* Action item:
Return every line of the records below verbatim, omitting the pictures.

=== Source information ===

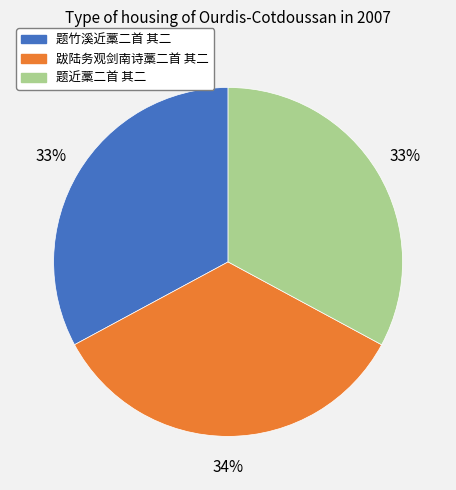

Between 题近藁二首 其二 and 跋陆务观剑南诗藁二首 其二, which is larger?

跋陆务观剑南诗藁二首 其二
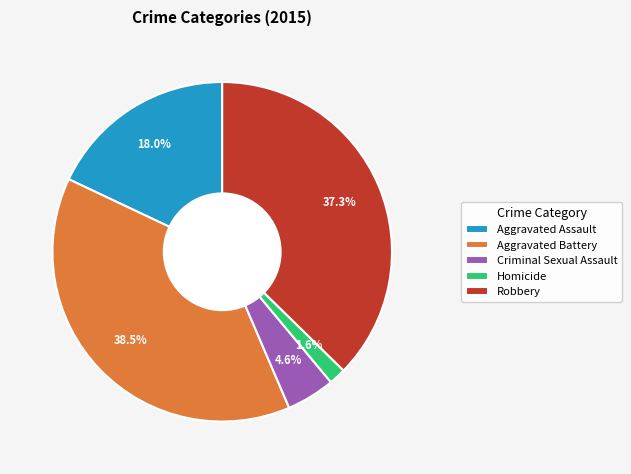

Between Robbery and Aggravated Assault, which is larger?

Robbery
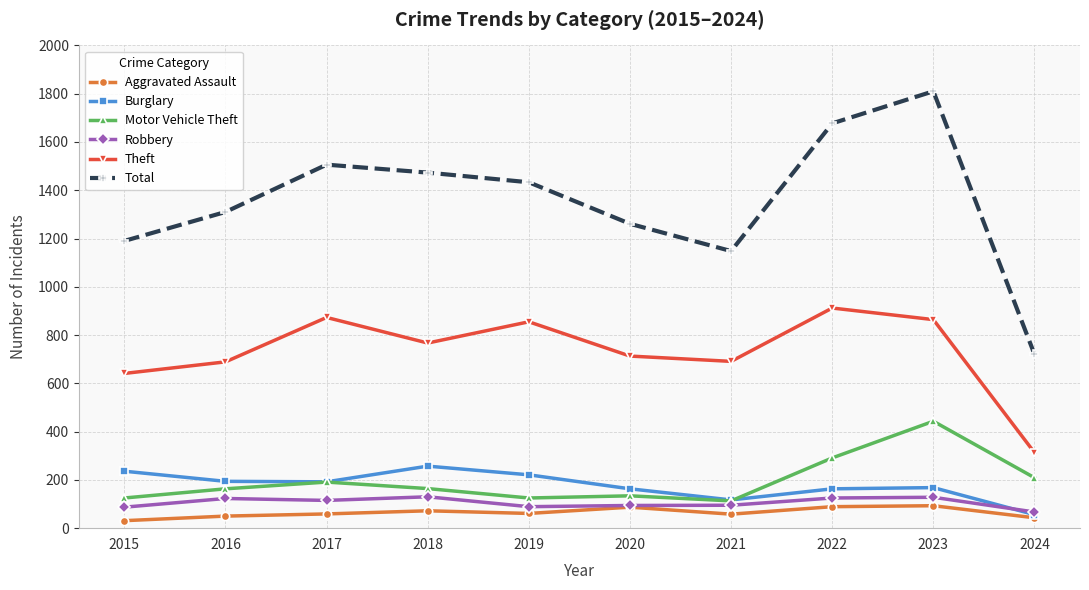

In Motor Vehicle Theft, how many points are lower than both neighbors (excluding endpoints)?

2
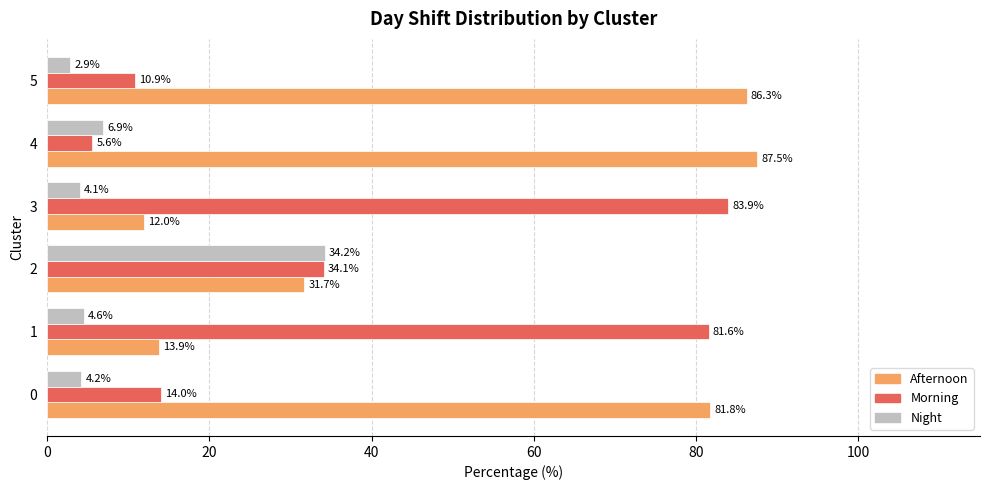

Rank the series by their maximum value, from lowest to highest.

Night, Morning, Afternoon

===

* Response to the exercise:
Between 题近藁二首 其二 and 跋陆务观剑南诗藁二首 其二, which is larger?

跋陆务观剑南诗藁二首 其二

Between Robbery and Aggravated Assault, which is larger?

Robbery

In Motor Vehicle Theft, how many points are lower than both neighbors (excluding endpoints)?

2

Rank the series by their maximum value, from lowest to highest.

Night, Morning, Afternoon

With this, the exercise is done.